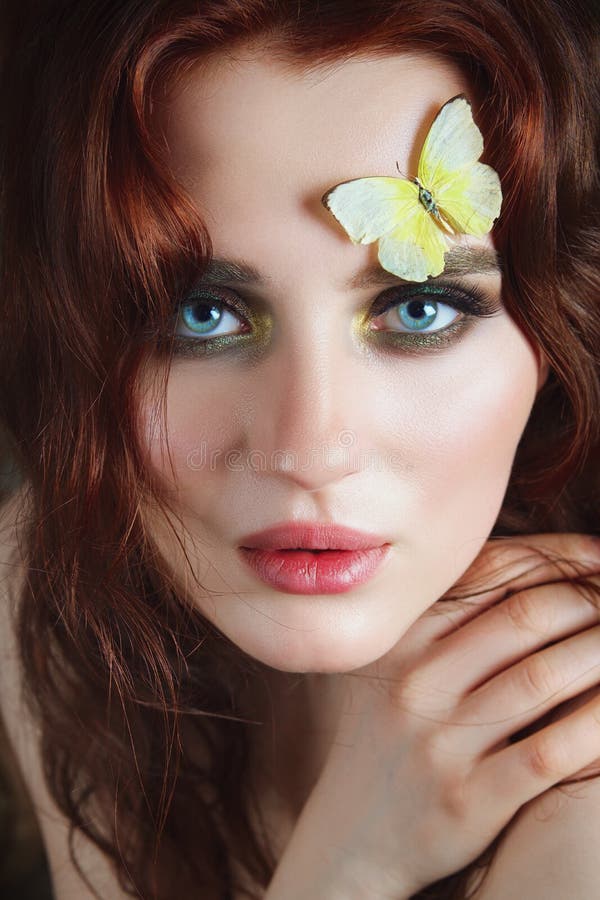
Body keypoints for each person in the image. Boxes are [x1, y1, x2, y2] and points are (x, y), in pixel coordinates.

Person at [1, 1, 599, 898]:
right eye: (197, 314)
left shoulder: (580, 819)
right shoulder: (51, 586)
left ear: (554, 339)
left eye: (418, 307)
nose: (310, 450)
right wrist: (352, 865)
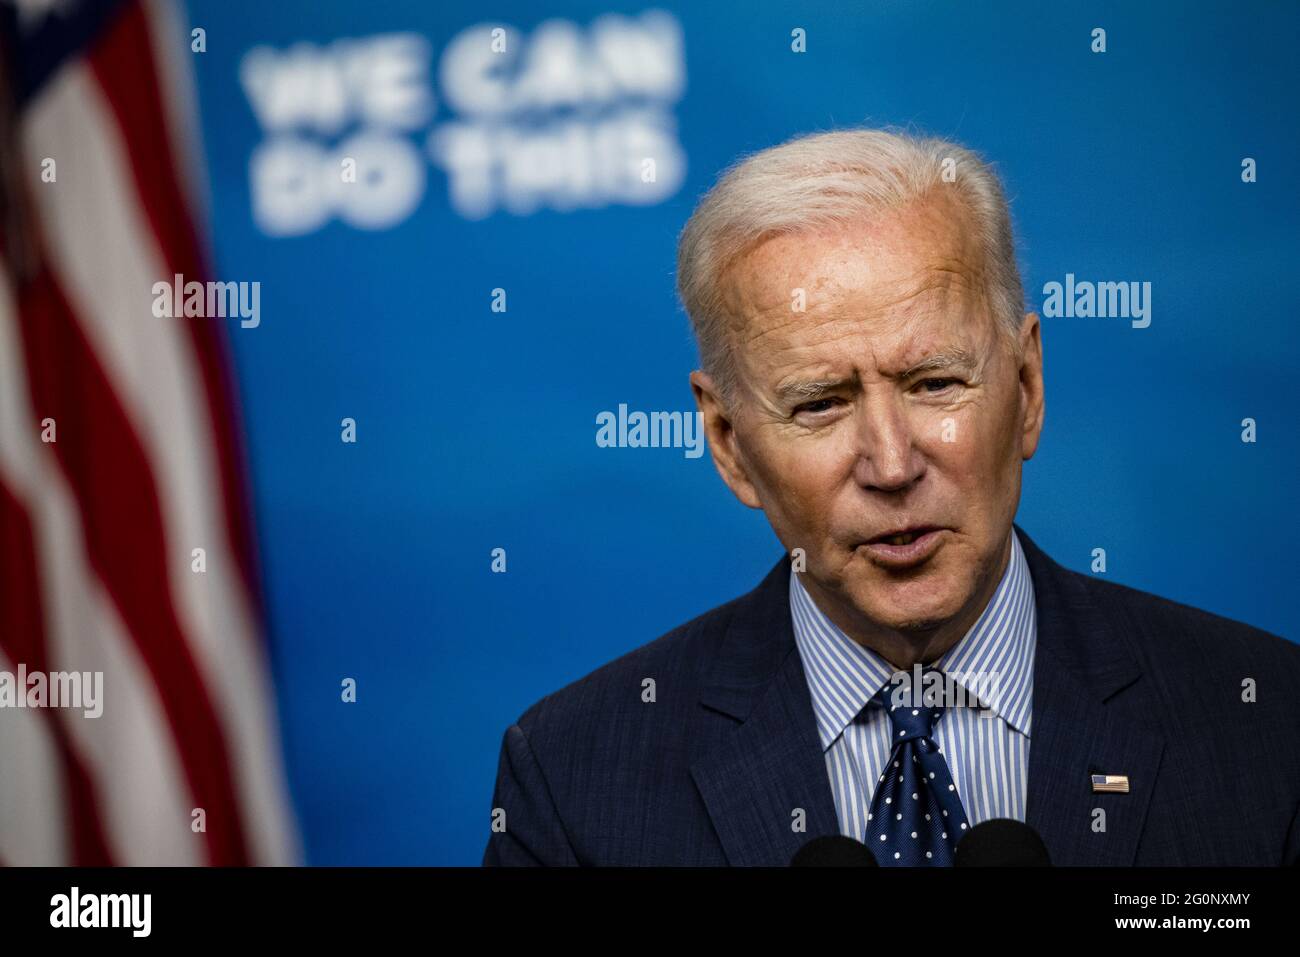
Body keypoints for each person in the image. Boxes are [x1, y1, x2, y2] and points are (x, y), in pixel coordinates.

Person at [483, 128, 1300, 866]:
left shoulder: (1267, 725)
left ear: (1027, 386)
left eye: (935, 382)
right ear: (729, 444)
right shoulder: (572, 784)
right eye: (820, 404)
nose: (891, 462)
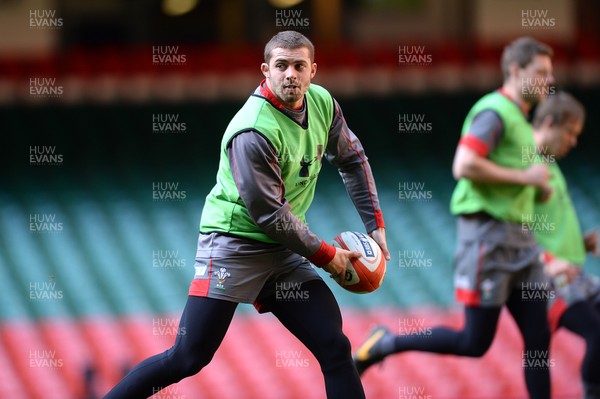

The task:
From the listing above, repeat only the lines between the line containing "right shoulder: (51, 586)" and the line containing "right eye: (820, 404)", those two included. Pictures are not part of the copy.

Exercise response:
right shoulder: (51, 586)
left ear: (554, 339)
left eye: (418, 307)
nose: (310, 450)
right wrist: (352, 865)
Body keypoints for each person in the image. Boxes are [x1, y1, x2, y2] and points are (x, y), in pixel coordinates.

Person at [483, 128, 1300, 866]:
left shoulder: (1267, 725)
left ear: (1027, 386)
left eye: (935, 382)
right ear: (729, 444)
right shoulder: (572, 784)
right eye: (820, 404)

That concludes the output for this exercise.